Soruşturma şu anda sağlıklı bir şekilde yürümüyor maalesef. Soruşturmanın sağlıklı güvenli ve adaletli yürümesi için yukarıda belirttiğimiz delillerin araştırılması gerekmektedir.

Bazı delillerin yok edilmiş olma olasılığından bahsediliyor. Böyle bir durumda bazı iddia edilen kanıtların toplanma ihtimali artık yok mu? Bazı deliller üzerinden zaman geçmiş olabilir ancak evde bulunan kimselerin ellerinde ki barut izlerinin swap örneklerinin alınması için halen geç kalınmadı. Yada silah üzerinde teknik araştırma yapılması içinde geç kalmadık. Şüpheli ölüm halen aydınlatılabilir. Geç kalınmadı bizce.

FUHUŞ İDDİASININ DAYANAĞI YOK

Savcılıktaki fuhuş sorusu bilgisi hangi kaynağa dayanıyor? Böyle bir soru sorulmuş mu?

Savcılık tarafından Nadira’nın iki kadın arkadaşına da “Nadira’yı fuhuşa teşvik ettiniz mi, ya da fuhuş yapmasını kolaylaştırdınız mı” şeklinde soru açık ve net şekilde sorulmuştur. Bu sorunun hiçbir kaynağı ve dayanağı tabi ki bulunmamaktadır. Nadira fuhuş yapıyorsa, bu kimseyi ilgilendirmez.
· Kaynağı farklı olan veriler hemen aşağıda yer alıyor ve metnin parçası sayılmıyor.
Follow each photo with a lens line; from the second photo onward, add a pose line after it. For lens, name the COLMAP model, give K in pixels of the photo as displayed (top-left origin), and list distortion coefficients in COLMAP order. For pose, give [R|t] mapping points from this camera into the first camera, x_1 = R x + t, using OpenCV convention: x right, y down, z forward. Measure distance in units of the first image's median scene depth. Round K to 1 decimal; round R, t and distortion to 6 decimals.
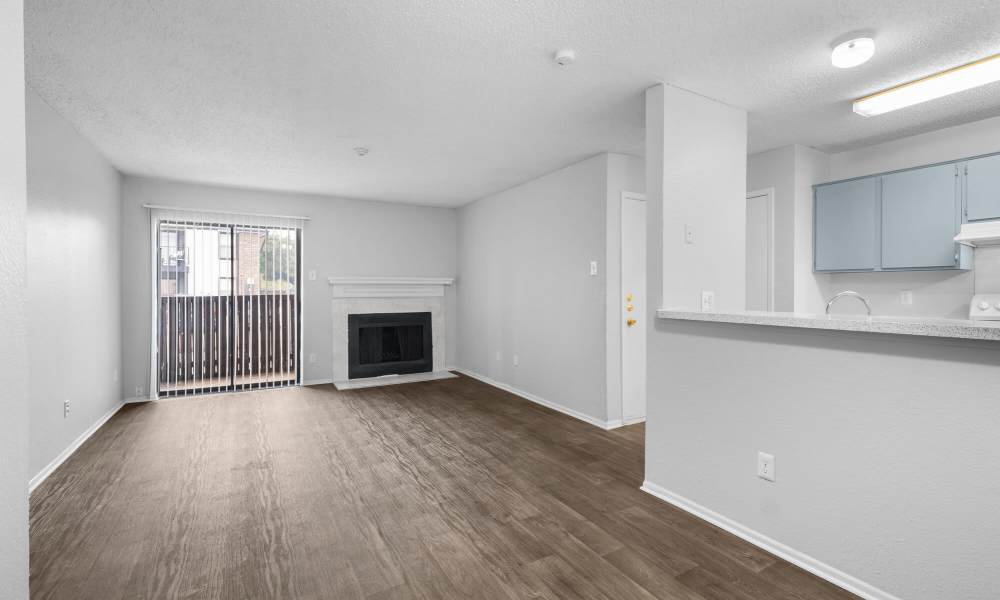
lens RADIAL K [[434.5, 0, 499.4], [0, 434.5, 296.6], [0, 0, 1]] dist [-0.003383, -0.000980]
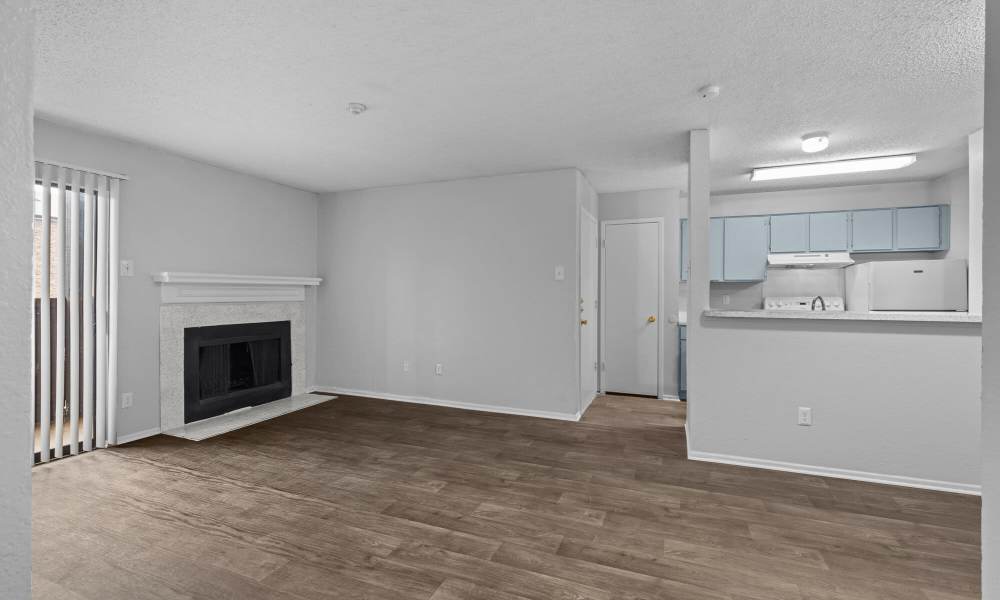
lens RADIAL K [[434.5, 0, 491.6], [0, 434.5, 296.9], [0, 0, 1]] dist [-0.003383, -0.000980]
pose [[0.789130, -0.001956, 0.614222, -0.464249], [0.004917, 0.999983, -0.003134, -0.003622], [-0.614206, 0.005493, 0.789127, 0.207799]]
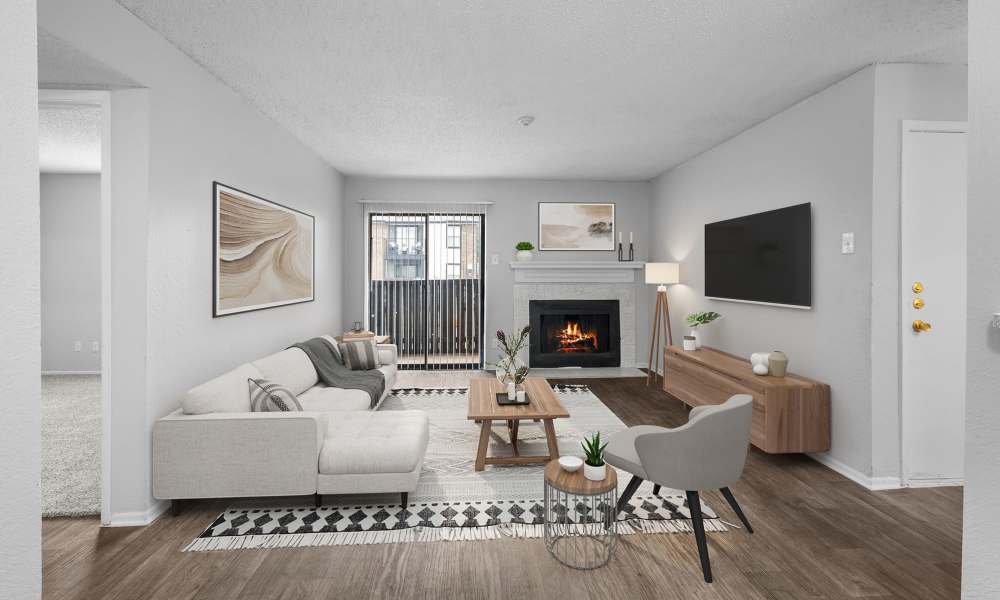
lens RADIAL K [[434.5, 0, 502.9], [0, 434.5, 279.3], [0, 0, 1]] dist [-0.003383, -0.000980]
pose [[0.897611, 0.006511, -0.440740, 0.027543], [-0.008255, 0.999964, -0.002041, -0.002983], [0.440711, 0.005470, 0.897633, 0.133541]]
Fuhuşun, Nadira’nın öldürülmesi ve cinsel saldırıya uğraması ile hiçbir ilgisi olamaz, kimseye de bu hakkı vermez. Ayrıca Nadira’nın arkadaşına “abimin yüzüne nasıl bakacağım” deyip ağlaması da cinsel saldırıya, cinsel ilişkilere alışık olmadığının önemli bir kanıtı. Nadira’nın fuhuş yapıp yapmadığını sormak, soruşturma sürecini Nadira açısından kirletmeye yönelik bir uğraştır. Yapılmak istenmeyen soruşturmanın yönünü değiştirmek ve kendilerini haklı çıkarmaya dair uğraştır. Oysa ki Nadira kirletilemez. Biz Nadira’nın kirletirlenmesine izin vermeyeceğiz.